Inspired by Archit Boobna

To find minimum value of "z", we may use the minimum value of ${ a }_{ n }$ , as each ${ a }_{ n }$ decreases as z decreases, so minimum value of ${ a }_{ n }$ will occur at minimum value of z making it real.

(Why is this true? Differentiate any ${ a }_{ n }$ with respect to z, it will always be positive if real.)

Let ${ b }_{ n }={ a }_{ n+1 }$ . Now all the terms of these series are common. So for them to exist, they both need to exist together. Let's assume ${ b }_{ n }$ exists for ${ b }_{ n-1 }$ greater than a certain value k.
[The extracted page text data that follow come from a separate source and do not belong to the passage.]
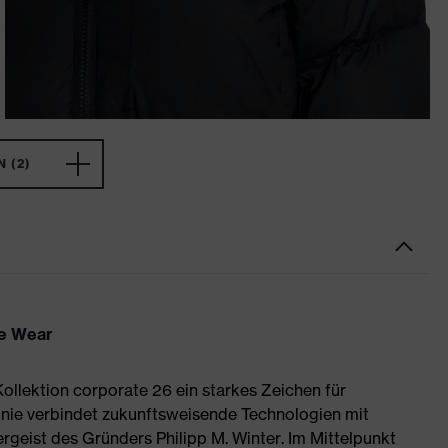
 (2)
te Wear
ollektion corporate 26 ein starkes Zeichen für
inie verbindet zukunftsweisende Technologien mit
ergeist des Gründers Philipp M. Winter. Im Mittelpunkt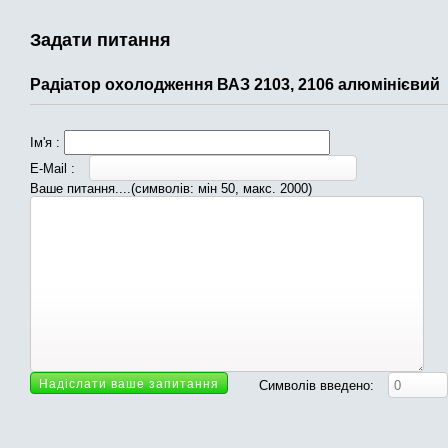
Задати питання
Радіатор охолодження ВАЗ 2103, 2106 алюмінієвий
Ім'я :
E-Mail :
Ваше питання....(символів: мін 50, макс. 2000)
Символів введено: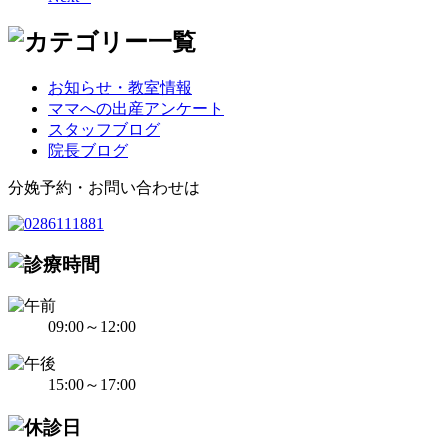
お知らせ・教室情報
ママへの出産アンケート
スタッフブログ
院長ブログ
分娩予約・お問い合わせは
09:00～12:00
15:00～17:00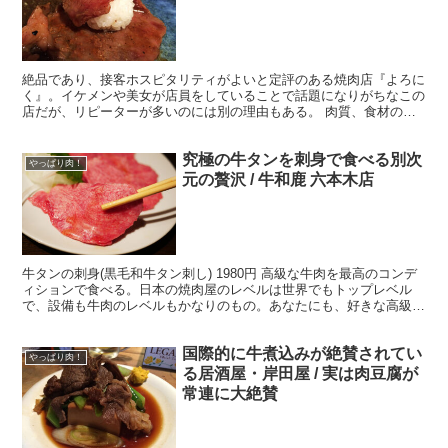
絶品であり、接客ホスピタリティがよいと定評のある焼肉店『よろに
く』。イケメンや美女が店員をしていることで話題になりがちなこの
店だが、リピーターが多いのには別の理由もある。 肉質、食材の仕
込み、焼き方（焼いてくれる）、タレ、スイーツ、すべての...
究極の牛タンを刺身で食べる別次
やっぱり肉！
元の贅沢 / 牛和鹿 六本木店
牛タンの刺身(黒毛和牛タン刺し) 1980円 高級な牛肉を最高のコンデ
ィションで食べる。日本の焼肉屋のレベルは世界でもトップレベル
で、設備も牛肉のレベルもかなりのもの。あなたにも、好きな高級焼
肉店があるのではないだろうか？ ・トリプルランク...
国際的に牛煮込みが絶賛されてい
やっぱり肉！
る居酒屋・岸田屋 / 実は肉豆腐が
常連に大絶賛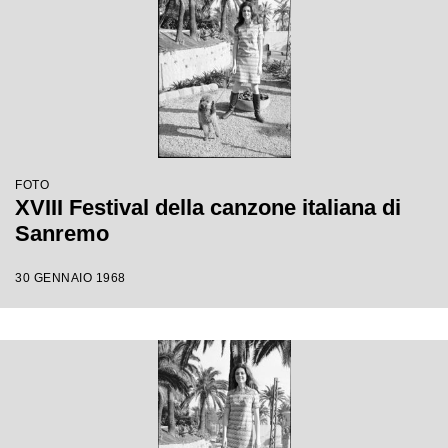
FOTO
XVIII Festival della canzone italiana di
Sanremo
30 GENNAIO 1968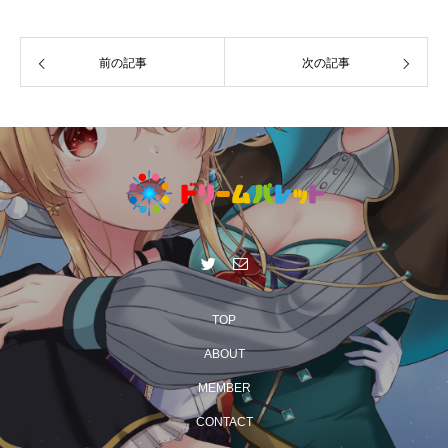
前の記事
次の記事
TOP
ABOUT
MEMBER
CONTACT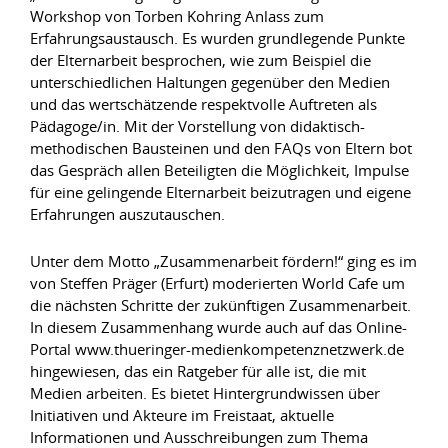
Workshop von Torben Kohring Anlass zum
Erfahrungsaustausch. Es wurden grundlegende Punkte
der Elternarbeit besprochen, wie zum Beispiel die
unterschiedlichen Haltungen gegenüber den Medien
und das wertschätzende respektvolle Auftreten als
Pädagoge/in. Mit der Vorstellung von didaktisch-
methodischen Bausteinen und den FAQs von Eltern bot
das Gespräch allen Beteiligten die Möglichkeit, Impulse
für eine gelingende Elternarbeit beizutragen und eigene
Erfahrungen auszutauschen.
Unter dem Motto „Zusammenarbeit fördern!“ ging es im
von Steffen Präger (Erfurt) moderierten World Cafe um
die nächsten Schritte der zukünftigen Zusammenarbeit.
In diesem Zusammenhang wurde auch auf das Online-
Portal www.thueringer-medienkompetenznetzwerk.de
hingewiesen, das ein Ratgeber für alle ist, die mit
Medien arbeiten. Es bietet Hintergrundwissen über
Initiativen und Akteure im Freistaat, aktuelle
Informationen und Ausschreibungen zum Thema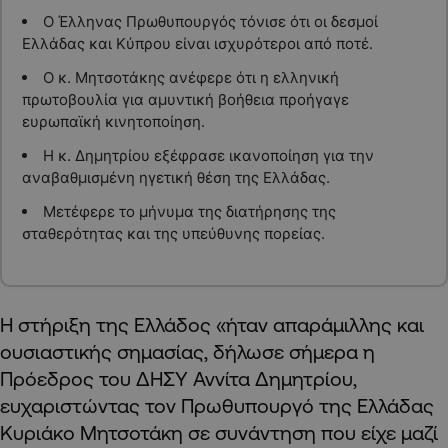
Ο Έλληνας Πρωθυπουργός τόνισε ότι οι δεσμοί
Ελλάδας και Κύπρου είναι ισχυρότεροι από ποτέ.
Ο κ. Μητσοτάκης ανέφερε ότι η ελληνική
πρωτοβουλία για αμυντική βοήθεια προήγαγε
ευρωπαϊκή κινητοποίηση.
Η κ. Δημητρίου εξέφρασε ικανοποίηση για την
αναβαθμισμένη ηγετική θέση της Ελλάδας.
Μετέφερε το μήνυμα της διατήρησης της
σταθερότητας και της υπεύθυνης πορείας.
H στήριξη της Ελλάδος «ήταν απαράμιλλης και
ουσιαστικής σημασίας, δήλωσε σήμερα η
Πρόεδρος του ΔΗΣΥ Αννίτα Δημητρίου,
ευχαριστώντας τον Πρωθυπουργό της Ελλάδας
Κυριάκο Μητσοτάκη σε συνάντηση που είχε μαζί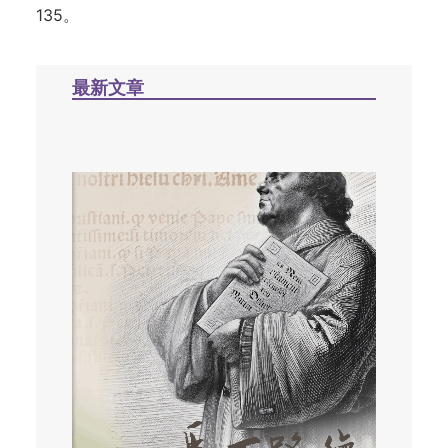
135。
最新文章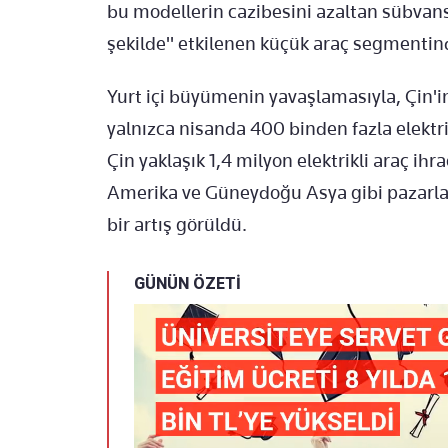
bu modellerin cazibesini azaltan sübvan
şekilde" etkilenen küçük araç segmentin
Yurt içi büyümenin yavaşlamasıyla, Çin'in 
yalnızca nisanda 400 binden fazla elektrikl
Çin yaklaşık 1,4 milyon elektrikli araç ih
Amerika ve Güneydoğu Asya gibi pazarlar
bir artış görüldü.
GÜNÜN ÖZETİ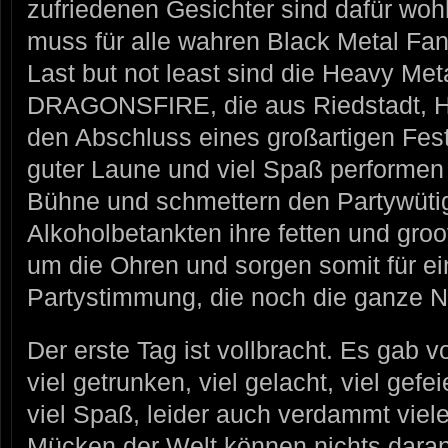
zufriedenen Gesichter sind dafür woh
muss für alle wahren Black Metal Fan
Last but not least sind die Heavy Me
DRAGONSFIRE, die aus Riedstadt, H
den Abschluss eines großartigen Fest
guter Laune und viel Spaß perform
Bühne und schmettern den Partywütige
Alkoholbetankten ihre fetten und gr
um die Ohren und sorgen somit für e
Partystimmung, die noch die ganze N
Der erste Tag ist vollbracht. Es gab 
viel getrunken, viel gelacht, viel gefe
viel Spaß, leider auch verdammt viel
Mücken der Welt können nichts daran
Since ${ b }_{ n-1 }$ is behaving in the same way for ${ b }_{ n }$ as ${ a }_{ n-1 }$ is doing for ${ a }_{ n }$ , min( ${ a }_{ n-1 }$ ) such that ${ a }_{ n }$ is real is also "k".

So, $\min _{ All\quad terms\quad are\quad real }{ { a }_{ n-1 } } =\min _{ All\quad terms\quad are\quad real }{ { b }_{ n-1 } } \\$ $\therefore \min _{ All\quad terms\quad are\quad real }{ { a }_{ n-1 } } =\min _{ All\quad terms\quad are\quad real }{ { a }_{ n } } \\$ $\therefore \min _{ All\quad terms\quad are\quad real }{ { a }_{ 1 } } =\min _{ All\quad terms\quad are\quad real }{ { a }_{ 2 } } \\$

So minima of terms (and consequently z) such that all terms are real will occur when ${ a }_{ 1 }={ a }_{ 2 }$

$\left( Here\quad "z"\quad represents\quad minimum\quad value\quad of\quad z \right) \\ \\ \ln { z } =\log _{ \ln { z } }{ z } \\ \therefore \log _{ e }{ z } =\log _{ \ln { z } }{ z } \\ \therefore e=\ln { z } \\ \boxed { \min { z } ={ e }^{ e } }$

Crap, I was just about to post a question just like this...

Now let the series be defined with the complex logarithm. Does there exist $z_\mathcal{C} = \min \lbrace z \mid z, \mathcal{L} \in \mathbb{R} \rbrace$

where $\lim_{n \to \infty}{a_n} = \mathcal{L}$ ?